- Conference: Independent
- Record: 0–0–1
- Head coach: Henry Luhn (1st season);

= Gonzaga football, 1892–1898 =

American college football team

The earliest iterations of the Gonzaga football team represented Gonzaga College—now known as Gonzaga University—in American football competitions against other Spokane, Washington teams in the 1890s.

Gonzaga's team was originally formed to compete in a Thanksgiving Day game vs. the Spokane Amateur Athletic Club on November 24, 1892. The team was assembled and coached by Dr. Henry Luhn, a member of the S.A.A.C., who had recently arrived to Spokane from the East Coast. Luhn had been captain of the first Notre Dame football team as an undergraduate in 1887 and brought the game of American football to Spokane. Luhn also played as fullback for the Gonzaga eleven versus his club.

Through the decade Gonzaga played a number of games vs. Spokane High School, Spokane Business College, and Blair Business College. In this time period the team was tied twice but never defeated, and except for the first game in 1892 was never scored upon.

The college's faculty discontinued football for the 1899 season, citing the graduation of their strongest and most experienced players. Although inter-class competition continued within the school, Gonzaga would not play another intercollegiate game for nearly a decade.

==1892==

===Schedule===

| Date | Time | Opponent | Site | Result | Attendance | Source |
| November 24 | 2:00 p.m. | Spokane Amateur Athletic Club | Gonzaga grounds; Spokane, WA; | T 4–4 | 500 |  |
Source: ;

==1893==

Gonzaga did not play any known games in 1893. Several later sources include a supposed 16–0 Gonzaga win over Spokane High School, but this record appears to be in error. A game with the same participants and score did occur in 1895.

According to contemporary reports, the high school team did challenge Gonzaga to a game in late October.

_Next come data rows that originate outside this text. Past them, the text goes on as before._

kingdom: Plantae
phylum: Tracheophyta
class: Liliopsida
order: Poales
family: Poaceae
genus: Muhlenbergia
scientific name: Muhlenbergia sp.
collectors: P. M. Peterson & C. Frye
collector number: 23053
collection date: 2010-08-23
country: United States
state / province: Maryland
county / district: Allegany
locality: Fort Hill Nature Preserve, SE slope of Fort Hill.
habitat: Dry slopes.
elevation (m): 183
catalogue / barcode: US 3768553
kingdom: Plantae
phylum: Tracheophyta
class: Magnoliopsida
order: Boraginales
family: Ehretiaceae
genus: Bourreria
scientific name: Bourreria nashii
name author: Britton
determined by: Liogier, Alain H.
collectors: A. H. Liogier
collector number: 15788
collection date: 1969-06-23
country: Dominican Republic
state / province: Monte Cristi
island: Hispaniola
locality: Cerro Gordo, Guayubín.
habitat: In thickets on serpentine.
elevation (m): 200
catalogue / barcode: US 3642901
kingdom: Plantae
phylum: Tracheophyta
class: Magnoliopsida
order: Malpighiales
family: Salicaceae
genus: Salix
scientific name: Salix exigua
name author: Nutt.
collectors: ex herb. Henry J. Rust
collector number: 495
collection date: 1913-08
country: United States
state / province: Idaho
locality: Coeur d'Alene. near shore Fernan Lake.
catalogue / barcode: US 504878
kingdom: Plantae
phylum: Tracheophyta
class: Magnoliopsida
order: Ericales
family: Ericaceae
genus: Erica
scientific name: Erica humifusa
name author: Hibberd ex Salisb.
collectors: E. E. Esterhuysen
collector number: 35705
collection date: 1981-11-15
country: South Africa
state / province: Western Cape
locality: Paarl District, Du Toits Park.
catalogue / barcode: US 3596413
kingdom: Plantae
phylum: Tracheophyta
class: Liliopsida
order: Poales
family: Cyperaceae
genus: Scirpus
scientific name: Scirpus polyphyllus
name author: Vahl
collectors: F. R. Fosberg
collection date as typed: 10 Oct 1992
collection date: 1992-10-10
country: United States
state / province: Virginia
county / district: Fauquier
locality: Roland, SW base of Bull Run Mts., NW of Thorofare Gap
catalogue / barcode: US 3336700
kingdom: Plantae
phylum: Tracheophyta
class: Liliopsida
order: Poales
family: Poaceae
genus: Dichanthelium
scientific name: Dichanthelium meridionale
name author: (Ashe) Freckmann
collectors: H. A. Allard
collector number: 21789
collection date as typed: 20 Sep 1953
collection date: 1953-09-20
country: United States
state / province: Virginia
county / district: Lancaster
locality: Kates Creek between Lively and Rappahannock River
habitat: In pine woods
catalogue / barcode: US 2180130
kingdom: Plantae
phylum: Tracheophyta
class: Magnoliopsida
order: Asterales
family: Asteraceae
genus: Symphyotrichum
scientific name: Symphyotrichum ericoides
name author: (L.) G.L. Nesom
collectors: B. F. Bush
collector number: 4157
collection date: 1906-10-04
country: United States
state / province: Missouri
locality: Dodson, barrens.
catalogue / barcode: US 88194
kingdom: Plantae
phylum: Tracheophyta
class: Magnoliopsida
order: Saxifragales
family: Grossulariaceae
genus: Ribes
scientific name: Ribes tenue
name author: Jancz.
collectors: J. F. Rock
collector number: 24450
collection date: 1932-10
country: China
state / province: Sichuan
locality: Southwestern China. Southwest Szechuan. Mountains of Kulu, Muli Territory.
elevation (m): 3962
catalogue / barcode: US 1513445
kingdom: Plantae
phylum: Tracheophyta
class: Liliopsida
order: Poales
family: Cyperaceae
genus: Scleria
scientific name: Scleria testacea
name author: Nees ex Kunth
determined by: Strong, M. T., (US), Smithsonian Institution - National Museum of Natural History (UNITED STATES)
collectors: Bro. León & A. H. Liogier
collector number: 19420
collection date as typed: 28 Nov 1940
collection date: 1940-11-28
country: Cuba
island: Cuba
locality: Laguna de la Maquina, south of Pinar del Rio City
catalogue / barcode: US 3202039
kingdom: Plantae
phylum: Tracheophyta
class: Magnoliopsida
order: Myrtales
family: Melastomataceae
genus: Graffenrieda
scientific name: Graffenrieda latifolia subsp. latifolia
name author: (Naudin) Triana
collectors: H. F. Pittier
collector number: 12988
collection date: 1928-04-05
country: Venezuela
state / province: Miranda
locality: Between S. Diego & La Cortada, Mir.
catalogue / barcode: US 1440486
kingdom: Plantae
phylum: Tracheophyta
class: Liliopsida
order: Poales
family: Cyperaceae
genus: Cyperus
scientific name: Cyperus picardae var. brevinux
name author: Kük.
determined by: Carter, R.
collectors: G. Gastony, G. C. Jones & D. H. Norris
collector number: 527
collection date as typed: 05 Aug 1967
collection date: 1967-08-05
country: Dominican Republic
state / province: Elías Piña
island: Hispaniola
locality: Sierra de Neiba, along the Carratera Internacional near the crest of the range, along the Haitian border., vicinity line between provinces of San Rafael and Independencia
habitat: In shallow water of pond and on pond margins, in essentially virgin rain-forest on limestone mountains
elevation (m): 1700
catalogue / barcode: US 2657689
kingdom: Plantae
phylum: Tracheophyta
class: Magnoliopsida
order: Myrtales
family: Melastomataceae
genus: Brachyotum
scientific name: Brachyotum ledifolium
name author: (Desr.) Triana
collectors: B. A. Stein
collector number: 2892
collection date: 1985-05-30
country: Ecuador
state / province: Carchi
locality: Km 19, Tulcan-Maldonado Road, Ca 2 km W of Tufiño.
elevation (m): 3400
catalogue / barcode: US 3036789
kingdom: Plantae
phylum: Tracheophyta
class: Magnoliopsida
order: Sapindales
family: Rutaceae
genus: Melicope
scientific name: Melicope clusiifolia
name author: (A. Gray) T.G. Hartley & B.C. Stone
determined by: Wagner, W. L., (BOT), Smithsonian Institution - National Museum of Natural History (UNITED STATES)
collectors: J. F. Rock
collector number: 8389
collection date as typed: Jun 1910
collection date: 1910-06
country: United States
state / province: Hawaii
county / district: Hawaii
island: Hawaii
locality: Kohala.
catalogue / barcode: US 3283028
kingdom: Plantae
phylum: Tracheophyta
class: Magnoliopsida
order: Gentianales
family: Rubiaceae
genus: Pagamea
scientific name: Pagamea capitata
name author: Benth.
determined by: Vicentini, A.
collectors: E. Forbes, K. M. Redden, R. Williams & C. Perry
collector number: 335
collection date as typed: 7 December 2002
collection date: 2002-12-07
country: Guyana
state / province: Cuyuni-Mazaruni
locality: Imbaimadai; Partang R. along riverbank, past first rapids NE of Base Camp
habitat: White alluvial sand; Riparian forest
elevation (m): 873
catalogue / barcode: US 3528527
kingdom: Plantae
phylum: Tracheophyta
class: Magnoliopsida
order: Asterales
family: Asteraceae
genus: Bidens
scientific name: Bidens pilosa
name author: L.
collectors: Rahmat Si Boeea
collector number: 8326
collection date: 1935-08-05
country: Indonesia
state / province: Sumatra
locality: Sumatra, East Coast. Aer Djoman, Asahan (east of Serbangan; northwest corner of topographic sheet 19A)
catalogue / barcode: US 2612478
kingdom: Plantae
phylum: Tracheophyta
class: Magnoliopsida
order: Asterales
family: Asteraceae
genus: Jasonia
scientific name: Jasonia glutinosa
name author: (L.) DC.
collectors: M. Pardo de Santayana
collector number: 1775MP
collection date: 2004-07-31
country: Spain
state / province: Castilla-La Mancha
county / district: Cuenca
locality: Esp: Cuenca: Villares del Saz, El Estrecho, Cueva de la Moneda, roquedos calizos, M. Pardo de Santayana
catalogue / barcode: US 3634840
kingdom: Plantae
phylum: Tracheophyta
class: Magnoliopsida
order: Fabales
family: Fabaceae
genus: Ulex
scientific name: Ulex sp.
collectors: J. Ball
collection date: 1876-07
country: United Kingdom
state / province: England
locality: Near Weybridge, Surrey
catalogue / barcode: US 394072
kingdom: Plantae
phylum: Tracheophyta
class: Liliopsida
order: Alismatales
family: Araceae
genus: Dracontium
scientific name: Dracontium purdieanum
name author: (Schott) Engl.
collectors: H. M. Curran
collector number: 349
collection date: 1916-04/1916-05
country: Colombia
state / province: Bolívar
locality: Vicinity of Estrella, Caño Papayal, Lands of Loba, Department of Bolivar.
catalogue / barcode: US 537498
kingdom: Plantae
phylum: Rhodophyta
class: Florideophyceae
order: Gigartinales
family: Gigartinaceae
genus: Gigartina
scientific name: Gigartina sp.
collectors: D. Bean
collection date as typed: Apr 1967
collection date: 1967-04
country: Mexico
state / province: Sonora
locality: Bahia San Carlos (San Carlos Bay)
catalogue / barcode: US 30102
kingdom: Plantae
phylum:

The Gonzaga team initially accepted the challenge, but by November had rescinded after discovering that their team's aggregate weight was 250 pounds less than the high school eleven's.

==1894==

On , The Spokesman-Review reported that the Gonzaga College football team had accepted a challenge to meet the Irving school "next Saturday".

===Schedule===

| Date | Opponent | Site | Result | Source |
|---|---|---|---|---|
| December 8 or 15 | Irving School | Spokane, WA | Unknown |  |

==1895==

===Schedule===

| Date | Time | Opponent | Site | Result | Source |
|---|---|---|---|---|---|
| December 3 | 2:30 p.m. | Spokane High School | Gonzaga grounds; Spokane, WA; | W 16–0 |  |
| December 21 | 2:00 p.m. | Spokane High School | Gonzaga grounds; Spokane, WA; | Cancelled |  |

==1896==

===Schedule===

| Date | Time | Opponent | Site | Result | Attendance | Source |
| November 26 | 2:00 p.m. | Spokane High School | Gonzaga grounds; Spokane, WA; | W 6–0 | 300 |  |
| January 1 | 2:30 p.m. | Spokane Business College | Gonzaga grounds; Spokane, WA; | W 38–0 |  |  |
Source: ;

==1897==

In November, the Spokane Daily Chronicle reported that Gonzaga's administration had surveyed the pupils' parents on the question of if the game of football should be continued at the college.

The college did not participate in the city's annual Thanksgiving game, this year between the Spokane Amateur Athletic Club and Idaho, with the Gonzaga students instead staging a production of Guy Mannering.

===Schedule===

| Date | Opponent | Site | Result | Attendance | Source |
|---|---|---|---|---|---|
| December 4 | Spokane High School | Gonzaga grounds; Spokane, WA; | W 8–0 | 500 |  |

==1898==

The Gonzaga team was again unable to schedule a game for Thanksgiving, this year putting on the drama A Celebrated Case. Football captain John Oebbecke performed the roles "Lazere, a camp follower" and "Count de Mornay, returned from exile".

The football game was over twice as well-attended as the Gonzaga play.

===Schedule===

| Date | Time | Opponent | Site | Result | Attendance | Source |
|---|---|---|---|---|---|---|
| December 10 | 2:30 p.m. | Blair Business College | Gonzaga field; Spokane, WA; | T 0–0 | 500 |  |
| December 17 | 2:30 p.m. | Blair Business College | Gonzaga field; Spokane, WA; | W 5–0 |  |  |

==Football discontinued (1899–1907)==

In October 1899, Gonzaga announced that the school would not be fielding a team for the season. The faculty cited the graduation of many of the previous year's strongest and most experienced players, but added that they hoped to find enough experienced players to raise a team for the 1900 season. Inter-class competition within the school continued, such as football games in which the "Poets and Rhetoricians" played the "Humanities, Commercials, and First Academic" team.